The criticism began with a shot fired from Brooks Koepka, who played as Reed's teammate at the Ryder Cup.
"I mean, I don't know what he was doing, building sandcastles in the sand, but you know where your club is," Koepka told Sirius XM's Sway Callaway. "It's one of those things where you know if you look at the video obviously, he grazes the sand twice and then he still chops down on it."
Koepka was referring to an incident that took place in December at the Hero World Challenge when Reed could be seen improving his lie while lining up a shot out of the bunker.
Reed was ultimately given a two-stroke penalty for his infraction.
Koepka wasn't the only one sounding off against Reed. Former CBS Sports reporter Peter Kostis added fuel to the fire on Wednesday while appearing as a guest on the podcast, "No Laying Up."
"I was told by Frank Chirkinian, the godfather of golf on TV, that we are there to report the story, not be a part of the story," Kostis said. "We could never call a penalty on a player, but we could comment if a penalty was called on a player."

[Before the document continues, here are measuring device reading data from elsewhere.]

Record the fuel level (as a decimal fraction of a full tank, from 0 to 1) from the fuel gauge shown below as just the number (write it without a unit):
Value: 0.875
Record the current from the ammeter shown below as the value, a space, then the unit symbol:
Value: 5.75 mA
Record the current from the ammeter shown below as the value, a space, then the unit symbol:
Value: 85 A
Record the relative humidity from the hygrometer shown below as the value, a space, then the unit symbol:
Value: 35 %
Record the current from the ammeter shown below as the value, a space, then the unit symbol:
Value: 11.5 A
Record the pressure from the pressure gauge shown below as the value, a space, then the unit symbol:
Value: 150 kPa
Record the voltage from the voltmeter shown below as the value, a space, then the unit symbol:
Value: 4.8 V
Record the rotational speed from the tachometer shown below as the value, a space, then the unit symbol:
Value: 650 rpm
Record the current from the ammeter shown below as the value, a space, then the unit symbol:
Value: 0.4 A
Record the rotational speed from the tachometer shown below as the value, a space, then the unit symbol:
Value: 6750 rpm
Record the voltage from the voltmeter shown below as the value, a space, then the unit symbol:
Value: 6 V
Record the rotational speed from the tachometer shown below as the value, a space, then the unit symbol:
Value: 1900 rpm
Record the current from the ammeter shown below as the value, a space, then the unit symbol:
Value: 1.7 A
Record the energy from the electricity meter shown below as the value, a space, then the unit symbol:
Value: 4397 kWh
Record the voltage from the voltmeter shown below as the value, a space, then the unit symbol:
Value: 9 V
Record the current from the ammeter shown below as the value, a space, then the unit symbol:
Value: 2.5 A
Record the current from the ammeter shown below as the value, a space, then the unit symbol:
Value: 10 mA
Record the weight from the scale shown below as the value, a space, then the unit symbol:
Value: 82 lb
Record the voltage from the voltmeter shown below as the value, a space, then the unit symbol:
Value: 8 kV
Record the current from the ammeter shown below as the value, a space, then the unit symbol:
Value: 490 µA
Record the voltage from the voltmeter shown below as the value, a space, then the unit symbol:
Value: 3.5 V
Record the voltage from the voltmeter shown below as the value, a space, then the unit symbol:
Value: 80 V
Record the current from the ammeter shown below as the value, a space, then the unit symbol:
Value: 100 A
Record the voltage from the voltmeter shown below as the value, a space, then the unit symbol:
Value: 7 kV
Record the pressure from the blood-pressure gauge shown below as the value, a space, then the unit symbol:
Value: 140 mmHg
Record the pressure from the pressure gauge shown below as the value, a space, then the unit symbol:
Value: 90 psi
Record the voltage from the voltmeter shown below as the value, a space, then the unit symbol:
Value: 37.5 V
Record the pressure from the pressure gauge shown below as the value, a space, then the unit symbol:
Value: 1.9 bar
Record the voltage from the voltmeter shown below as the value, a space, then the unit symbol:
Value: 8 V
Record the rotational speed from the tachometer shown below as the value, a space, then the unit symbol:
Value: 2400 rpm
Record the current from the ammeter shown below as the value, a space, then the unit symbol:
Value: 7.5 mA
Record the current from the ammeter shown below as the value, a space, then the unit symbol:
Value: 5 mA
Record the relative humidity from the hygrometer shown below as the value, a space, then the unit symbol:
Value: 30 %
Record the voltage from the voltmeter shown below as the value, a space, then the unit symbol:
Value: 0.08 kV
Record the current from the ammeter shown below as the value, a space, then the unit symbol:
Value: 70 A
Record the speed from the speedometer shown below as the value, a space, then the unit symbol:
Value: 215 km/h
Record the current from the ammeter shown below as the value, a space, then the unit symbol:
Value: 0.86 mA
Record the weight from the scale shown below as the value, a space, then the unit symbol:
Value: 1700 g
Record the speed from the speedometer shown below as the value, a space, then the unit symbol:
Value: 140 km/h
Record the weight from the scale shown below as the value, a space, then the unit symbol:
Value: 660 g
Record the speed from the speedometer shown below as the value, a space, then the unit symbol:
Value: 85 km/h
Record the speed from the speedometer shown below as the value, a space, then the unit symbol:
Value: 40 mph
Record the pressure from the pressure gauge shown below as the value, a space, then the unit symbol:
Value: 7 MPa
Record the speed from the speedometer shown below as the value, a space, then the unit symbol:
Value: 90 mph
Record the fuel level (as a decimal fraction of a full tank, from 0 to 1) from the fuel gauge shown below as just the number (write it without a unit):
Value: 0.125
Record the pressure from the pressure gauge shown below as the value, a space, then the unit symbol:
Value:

After a beat, he continued. "I've seen Patrick Reed improve his lie up close and personal four times now. You can go on YouTube. It's the only time I ever shut [announcer Gary] McCord up - he didn't know what to say when I said 'the lie I saw originally wouldn't have allowed for this shot.'"
"He put four, five clubs behind the ball, kind of faking whether he's gonna hit this shot, hit that shot, by the time he was done, he hit a freakin' three wood out of there," Kostis told the podcast. "It was a sand wedge layup originally."
This was at the 2016 Barclays at Bethpage Black, a tournament that Reed would go on to win by one stroke over Sean O'Hair and Emiliano Grillo.
Kostis said it wasn't the only time he'd seen Reed play with different clubs before eventually being left with a better lie.
"I was in the tower at No. 16 at [the Farmers Insurance Open in] San Diego on the par 3 during a Golf Channel telecast and he hit it over the green and did the same thing," Kostis said. "Put three or four clubs behind it, and it was really a treacherous shot and nobody had gotten it close all day long from over there. By the time he was done, I could read 'Callaway' on the golf ball from my tower."
"There was another incident in Hartford and another incident in San Diego, but we can't be the story."
Kostis added that he didn't know the intent behind the infractions he'd seen Reed make on the course.
"I'm not even sure that he knows he's doing it sometimes," Kostis said. "Maybe he does, I don't know, I'm not going to assign intent. All I'm going to tell you is what I saw."
Kostis was asked if the type of lie-fixing he had seen Reed take part in was rampant across the PGA Tour. "No," Kostis said.
With two prominent voices now speaking out against Reed, he'll likely face even more scrutiny as the 2020 season heads towards the first of the four majors this April.